The HFPA has long faced criticism that its nominations are influenced by largess laid out by studio awards campaigns. The Times noted that HFPA members were treated to a luxury trip to Paris by producer Paramount TV for a set visit for the Netflix comedy Emily in Paris, which surprised awards prognosticators in landing a Globe nom for best comedy series.
Variety has reached out to the HFPA for comment. A source close to the org suggested that members are only compensated when they provide services to the HFPA that are outside their capacity as members, acting instead as employees. The source said HFPA’s compensation decisions “are based on an evaluation of compensation practices by similar nonprofit organizations and market rates for such services,” and vetted by a professional non-profit compensation consultant and outside counsel.
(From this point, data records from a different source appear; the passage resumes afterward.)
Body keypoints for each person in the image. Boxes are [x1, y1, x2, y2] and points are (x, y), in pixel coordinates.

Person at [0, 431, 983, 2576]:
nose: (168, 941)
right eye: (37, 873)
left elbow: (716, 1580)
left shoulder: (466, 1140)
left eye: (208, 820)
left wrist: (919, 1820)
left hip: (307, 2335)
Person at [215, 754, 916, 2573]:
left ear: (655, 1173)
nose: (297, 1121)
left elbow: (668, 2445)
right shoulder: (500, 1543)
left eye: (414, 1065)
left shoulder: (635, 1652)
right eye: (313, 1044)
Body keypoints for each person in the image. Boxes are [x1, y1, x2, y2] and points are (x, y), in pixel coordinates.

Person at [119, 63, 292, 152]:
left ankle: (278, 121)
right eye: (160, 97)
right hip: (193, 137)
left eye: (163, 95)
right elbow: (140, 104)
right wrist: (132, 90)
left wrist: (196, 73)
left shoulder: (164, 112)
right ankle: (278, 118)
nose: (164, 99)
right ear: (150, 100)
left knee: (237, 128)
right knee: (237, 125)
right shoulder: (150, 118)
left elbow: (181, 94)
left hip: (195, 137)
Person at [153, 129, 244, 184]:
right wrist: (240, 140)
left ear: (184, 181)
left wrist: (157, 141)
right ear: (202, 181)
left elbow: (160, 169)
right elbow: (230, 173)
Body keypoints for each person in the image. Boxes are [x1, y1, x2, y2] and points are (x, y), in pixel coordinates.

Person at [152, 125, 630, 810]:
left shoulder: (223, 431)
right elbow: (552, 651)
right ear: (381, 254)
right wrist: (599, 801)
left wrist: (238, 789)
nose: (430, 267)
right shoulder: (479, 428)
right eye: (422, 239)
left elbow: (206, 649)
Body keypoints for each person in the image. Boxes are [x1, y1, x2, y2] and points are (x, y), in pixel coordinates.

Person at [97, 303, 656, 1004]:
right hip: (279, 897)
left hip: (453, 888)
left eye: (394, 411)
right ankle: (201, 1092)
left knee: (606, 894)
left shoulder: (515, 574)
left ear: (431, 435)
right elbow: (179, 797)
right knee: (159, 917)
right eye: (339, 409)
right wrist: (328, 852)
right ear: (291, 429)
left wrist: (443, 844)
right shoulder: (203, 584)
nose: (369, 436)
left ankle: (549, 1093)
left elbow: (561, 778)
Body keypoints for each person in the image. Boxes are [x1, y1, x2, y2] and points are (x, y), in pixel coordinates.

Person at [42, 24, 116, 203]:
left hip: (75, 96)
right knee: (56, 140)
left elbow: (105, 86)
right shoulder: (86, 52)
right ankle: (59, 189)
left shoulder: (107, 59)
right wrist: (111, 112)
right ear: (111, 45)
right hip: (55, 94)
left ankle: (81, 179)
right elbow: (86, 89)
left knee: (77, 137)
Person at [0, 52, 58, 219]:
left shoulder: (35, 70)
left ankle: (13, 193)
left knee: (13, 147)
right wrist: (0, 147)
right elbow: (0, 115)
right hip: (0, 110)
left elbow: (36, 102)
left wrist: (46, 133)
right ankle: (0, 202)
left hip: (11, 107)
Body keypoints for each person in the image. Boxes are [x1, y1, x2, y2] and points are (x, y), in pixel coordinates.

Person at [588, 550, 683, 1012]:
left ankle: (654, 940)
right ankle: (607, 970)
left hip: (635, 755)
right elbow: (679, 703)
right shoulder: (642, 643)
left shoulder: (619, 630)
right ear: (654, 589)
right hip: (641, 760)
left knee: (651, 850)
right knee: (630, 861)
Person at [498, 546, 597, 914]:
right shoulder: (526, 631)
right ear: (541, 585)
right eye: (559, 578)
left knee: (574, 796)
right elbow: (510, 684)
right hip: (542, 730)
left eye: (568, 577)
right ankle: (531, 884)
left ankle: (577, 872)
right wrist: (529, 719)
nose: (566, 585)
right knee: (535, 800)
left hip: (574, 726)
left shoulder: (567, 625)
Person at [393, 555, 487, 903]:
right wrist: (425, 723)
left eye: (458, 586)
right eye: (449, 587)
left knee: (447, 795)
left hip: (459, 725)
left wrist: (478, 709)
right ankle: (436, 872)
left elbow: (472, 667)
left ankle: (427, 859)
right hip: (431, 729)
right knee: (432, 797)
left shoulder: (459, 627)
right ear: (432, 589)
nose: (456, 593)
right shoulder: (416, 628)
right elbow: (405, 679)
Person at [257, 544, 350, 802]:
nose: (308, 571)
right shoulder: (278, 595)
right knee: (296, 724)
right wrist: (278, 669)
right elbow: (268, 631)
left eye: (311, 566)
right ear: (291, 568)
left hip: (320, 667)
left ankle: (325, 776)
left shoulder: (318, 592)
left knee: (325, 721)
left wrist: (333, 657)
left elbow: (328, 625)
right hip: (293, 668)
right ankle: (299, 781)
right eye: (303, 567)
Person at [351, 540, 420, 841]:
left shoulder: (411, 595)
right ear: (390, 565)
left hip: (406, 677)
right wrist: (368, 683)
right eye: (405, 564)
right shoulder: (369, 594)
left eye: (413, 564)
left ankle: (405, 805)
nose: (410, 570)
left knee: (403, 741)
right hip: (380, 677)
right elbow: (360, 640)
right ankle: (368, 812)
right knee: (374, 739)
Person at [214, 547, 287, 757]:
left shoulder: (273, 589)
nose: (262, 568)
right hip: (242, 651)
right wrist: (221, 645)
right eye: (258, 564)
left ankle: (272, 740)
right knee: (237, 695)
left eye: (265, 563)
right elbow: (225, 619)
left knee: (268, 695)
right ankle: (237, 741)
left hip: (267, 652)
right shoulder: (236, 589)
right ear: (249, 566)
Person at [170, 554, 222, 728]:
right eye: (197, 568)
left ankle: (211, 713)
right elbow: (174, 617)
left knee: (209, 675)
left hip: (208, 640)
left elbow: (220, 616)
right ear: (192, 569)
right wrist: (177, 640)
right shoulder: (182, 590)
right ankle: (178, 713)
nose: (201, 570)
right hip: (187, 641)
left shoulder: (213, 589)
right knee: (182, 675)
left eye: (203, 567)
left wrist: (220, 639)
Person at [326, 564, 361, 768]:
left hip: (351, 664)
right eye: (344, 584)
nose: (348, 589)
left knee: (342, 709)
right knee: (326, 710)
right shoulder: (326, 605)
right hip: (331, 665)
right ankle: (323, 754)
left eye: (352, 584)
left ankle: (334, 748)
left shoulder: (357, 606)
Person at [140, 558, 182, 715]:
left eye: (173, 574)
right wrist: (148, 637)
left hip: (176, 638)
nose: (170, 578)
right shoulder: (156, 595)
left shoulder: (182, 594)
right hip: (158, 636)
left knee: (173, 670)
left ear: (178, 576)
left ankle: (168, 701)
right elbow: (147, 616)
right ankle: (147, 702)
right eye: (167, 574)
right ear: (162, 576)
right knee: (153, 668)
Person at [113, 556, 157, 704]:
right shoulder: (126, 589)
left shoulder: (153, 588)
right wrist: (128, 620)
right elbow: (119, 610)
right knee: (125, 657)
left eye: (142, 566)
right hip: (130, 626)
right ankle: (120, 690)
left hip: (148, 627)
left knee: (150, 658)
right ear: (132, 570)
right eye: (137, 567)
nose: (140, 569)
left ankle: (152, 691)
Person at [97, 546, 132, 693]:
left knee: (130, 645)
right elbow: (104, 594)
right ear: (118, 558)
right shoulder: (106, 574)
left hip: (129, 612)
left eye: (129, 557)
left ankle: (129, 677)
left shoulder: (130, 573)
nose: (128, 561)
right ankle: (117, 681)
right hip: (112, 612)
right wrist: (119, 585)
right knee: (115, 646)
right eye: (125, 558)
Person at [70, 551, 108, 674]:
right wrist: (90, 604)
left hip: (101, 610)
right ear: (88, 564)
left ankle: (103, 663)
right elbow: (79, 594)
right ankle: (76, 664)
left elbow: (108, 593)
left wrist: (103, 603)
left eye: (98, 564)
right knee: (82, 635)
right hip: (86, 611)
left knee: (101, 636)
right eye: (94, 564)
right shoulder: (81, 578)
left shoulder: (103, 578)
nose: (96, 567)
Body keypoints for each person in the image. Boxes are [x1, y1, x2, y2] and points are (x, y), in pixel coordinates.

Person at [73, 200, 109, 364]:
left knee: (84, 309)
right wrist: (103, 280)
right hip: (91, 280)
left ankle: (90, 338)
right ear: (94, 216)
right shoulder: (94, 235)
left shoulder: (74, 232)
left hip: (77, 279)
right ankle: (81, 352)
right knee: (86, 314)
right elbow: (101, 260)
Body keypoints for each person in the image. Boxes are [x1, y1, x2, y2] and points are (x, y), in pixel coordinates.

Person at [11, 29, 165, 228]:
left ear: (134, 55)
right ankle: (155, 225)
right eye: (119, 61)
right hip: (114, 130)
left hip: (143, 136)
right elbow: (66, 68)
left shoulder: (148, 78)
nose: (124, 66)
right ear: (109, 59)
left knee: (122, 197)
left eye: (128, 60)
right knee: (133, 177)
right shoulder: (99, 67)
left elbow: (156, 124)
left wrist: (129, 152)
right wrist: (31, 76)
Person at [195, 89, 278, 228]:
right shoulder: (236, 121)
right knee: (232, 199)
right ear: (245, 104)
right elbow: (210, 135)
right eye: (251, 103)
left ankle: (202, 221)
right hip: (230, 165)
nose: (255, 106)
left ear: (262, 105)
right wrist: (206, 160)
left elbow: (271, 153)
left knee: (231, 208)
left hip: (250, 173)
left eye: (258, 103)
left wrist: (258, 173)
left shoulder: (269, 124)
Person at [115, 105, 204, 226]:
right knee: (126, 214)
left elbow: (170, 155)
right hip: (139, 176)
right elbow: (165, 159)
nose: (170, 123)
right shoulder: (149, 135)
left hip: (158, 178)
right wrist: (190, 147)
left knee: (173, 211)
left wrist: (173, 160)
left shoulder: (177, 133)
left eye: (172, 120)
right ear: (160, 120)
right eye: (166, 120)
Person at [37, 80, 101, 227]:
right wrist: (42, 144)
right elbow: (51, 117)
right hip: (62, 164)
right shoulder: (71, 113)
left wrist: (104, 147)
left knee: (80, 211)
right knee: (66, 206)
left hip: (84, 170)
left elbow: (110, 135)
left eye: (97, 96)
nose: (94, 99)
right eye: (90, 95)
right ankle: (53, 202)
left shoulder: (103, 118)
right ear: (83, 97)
The source also noted that the HFPA has no highly paid non-member executives and reports compensation paid to key employees and officers via the IRS, and characterizes that compensation as “relatively modest.”
“We are mindful of the unprecedented economic challenges facing our employees due to the effects of the pandemic,” an HFPA representative told the L.A. Times. “The HFPA is committed to maintaining the continuity of our skilled and experienced workforce to ensure our future success, and will continue to compensate them for the range of services they provide to the organization.”
A related L.A. Times story put the spotlight on the lack of Black membership in the HFPA. The Times reported that the 87-member group has limited its membership for many years in part due to concerns over competition. The HFPA has several members of colour, but no Black members. An HFPA spokesperson said the organization is “committed to addressing” the lack of Black representation.
Cynthia Littleton contributed to this report.